Godot is written in C++. Using C++ will usually result in the fastest code,
however, on a practical level, it is the most difficult to deploy to end users'
machines on different platforms. Options for using C++ include GDNative, and
custom modules.

Threads
=======

Consider using threads when making a lot of calculations that can run parallel
to one another. Modern CPUs have multiple cores, each one capable of doing a
limited amount of work. By spreading work over multiple threads you can move
further towards peak CPU efficiency.

The disadvantage of threads is that you have to be incredibly careful. As each
CPU core operates independently, they can end up trying to access the same
memory at the same time. One thread can be reading to a variable while another
is writing. Before you use threads make sure you understand the dangers and how
to try and prevent these race conditions.

For more information on threads see :ref:`doc_using_multiple_threads`.

SceneTree
=========

Although Nodes are an incredibly powerful and versatile concept, be aware that
every node has a cost. Built in functions such as `_process()` and
`_physics_process()` propagate through the tree. This housekeeping can reduce
performance when you have very large numbers of nodes.

Each node is handled individually in the Godot renderer so sometimes a smaller
number of nodes with more in each can lead to better performance.

One quirk of the :ref:`SceneTree <class_SceneTree>` is that you can sometimes
get much better performance by removing nodes from the SceneTree, rather than
by pausing or hiding them. You don't have to delete a detached node. You
can for example, keep a reference to a node, detach it from the scene tree, then
reattach it later. This can be very useful for adding and removing areas from a
game for example.

You can avoid the SceneTree altogether by using Server APIs. For more
information, see :ref:`doc_using_servers`.

Physics
=======

In some situations physics can end up becoming a bottleneck, particularly with
complex worlds, and large numbers of physics objects.

Some techniques to speed up physics:

* Try using simplified versions of your rendered geometry for physics. Often
  this won't be noticeable for end users, but can greatly increase performance.
* Try removing objects from physics when they are out of view / outside the
  current area, or reusing physics objects (maybe you allow 8 monsters per area,
  for example, and reuse these).

Another crucial aspect to physics is the physics tick rate. In some games you
can greatly reduce the tick rate, and instead of for example, updating physics
60 times per second, you may update it at 20, or even 10 ticks per second. This
can greatly reduce the CPU load.

The downside of changing physics tick rate is you can get jerky movement or
jitter when the physics update rate does not match the frames rendered.
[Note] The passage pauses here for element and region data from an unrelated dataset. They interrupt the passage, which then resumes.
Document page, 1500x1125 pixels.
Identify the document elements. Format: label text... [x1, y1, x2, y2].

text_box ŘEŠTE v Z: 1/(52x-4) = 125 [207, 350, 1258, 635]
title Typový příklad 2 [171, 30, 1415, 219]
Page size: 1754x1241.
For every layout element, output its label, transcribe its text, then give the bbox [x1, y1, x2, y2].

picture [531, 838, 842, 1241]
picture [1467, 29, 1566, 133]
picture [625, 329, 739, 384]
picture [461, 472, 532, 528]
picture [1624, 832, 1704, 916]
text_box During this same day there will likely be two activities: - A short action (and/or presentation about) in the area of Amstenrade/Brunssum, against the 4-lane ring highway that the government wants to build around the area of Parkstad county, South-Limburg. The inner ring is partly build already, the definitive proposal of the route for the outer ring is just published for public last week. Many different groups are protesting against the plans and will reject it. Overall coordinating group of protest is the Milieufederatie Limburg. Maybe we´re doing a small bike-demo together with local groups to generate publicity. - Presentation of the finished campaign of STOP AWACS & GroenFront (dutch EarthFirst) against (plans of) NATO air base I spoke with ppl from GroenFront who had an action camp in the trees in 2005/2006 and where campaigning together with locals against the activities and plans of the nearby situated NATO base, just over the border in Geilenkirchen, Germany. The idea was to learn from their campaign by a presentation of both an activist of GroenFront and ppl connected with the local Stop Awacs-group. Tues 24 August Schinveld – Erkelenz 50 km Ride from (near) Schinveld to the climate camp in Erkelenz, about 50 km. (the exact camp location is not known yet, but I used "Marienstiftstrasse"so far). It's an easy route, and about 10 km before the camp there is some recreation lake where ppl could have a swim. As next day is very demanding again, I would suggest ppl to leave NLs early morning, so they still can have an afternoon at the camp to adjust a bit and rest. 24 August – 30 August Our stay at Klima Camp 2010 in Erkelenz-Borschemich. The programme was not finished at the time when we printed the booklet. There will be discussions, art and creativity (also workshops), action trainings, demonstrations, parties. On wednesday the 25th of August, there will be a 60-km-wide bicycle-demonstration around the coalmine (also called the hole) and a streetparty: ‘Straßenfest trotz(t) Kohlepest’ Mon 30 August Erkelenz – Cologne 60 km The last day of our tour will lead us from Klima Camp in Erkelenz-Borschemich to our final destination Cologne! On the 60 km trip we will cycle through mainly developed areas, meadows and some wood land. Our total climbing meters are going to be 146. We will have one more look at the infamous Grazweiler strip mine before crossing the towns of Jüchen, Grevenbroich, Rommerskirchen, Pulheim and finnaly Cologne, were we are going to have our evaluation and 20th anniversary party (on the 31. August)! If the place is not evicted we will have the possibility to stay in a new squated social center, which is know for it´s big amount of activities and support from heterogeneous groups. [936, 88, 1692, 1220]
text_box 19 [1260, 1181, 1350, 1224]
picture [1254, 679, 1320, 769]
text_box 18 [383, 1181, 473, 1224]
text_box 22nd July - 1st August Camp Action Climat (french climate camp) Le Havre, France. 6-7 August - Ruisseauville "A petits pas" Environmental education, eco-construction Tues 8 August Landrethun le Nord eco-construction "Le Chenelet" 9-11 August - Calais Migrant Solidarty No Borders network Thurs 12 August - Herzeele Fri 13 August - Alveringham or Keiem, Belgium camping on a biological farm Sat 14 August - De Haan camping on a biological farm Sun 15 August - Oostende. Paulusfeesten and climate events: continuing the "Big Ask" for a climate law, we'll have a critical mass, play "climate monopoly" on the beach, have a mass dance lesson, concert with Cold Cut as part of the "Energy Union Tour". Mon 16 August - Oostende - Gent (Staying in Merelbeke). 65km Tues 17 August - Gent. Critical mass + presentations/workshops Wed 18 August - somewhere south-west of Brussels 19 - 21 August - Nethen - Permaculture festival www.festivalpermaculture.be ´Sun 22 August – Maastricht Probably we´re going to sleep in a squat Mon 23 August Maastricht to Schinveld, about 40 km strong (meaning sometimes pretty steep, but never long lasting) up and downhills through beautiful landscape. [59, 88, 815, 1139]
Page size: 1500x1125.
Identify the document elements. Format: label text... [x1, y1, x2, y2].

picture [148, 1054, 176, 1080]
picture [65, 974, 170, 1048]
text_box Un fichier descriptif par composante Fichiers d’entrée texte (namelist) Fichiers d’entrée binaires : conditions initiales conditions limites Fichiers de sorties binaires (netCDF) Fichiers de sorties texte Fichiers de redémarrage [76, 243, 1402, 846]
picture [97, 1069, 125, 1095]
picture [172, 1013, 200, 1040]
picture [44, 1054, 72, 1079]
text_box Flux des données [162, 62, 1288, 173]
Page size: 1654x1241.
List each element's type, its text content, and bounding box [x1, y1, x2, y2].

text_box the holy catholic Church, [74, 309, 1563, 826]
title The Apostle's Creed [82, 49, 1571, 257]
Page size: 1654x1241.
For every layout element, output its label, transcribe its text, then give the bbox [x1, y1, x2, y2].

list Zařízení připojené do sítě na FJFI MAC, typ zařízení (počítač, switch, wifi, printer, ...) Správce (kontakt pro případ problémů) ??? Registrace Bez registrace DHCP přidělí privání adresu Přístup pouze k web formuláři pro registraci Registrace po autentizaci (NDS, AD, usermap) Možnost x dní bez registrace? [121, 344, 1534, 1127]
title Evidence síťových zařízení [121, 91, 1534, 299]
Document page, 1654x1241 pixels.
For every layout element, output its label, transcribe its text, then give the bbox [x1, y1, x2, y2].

The solution to this problem is 'fixed timestep interpolation', which involves
smoothing the rendered positions and rotations over multiple frames to match the
physics. You can either implement this yourself or use a third-party addon.
Interpolation is a very cheap operation, performance wise, compared to running a
physics tick, orders of magnitude faster, so this can be a significant win, as
well as reducing jitter.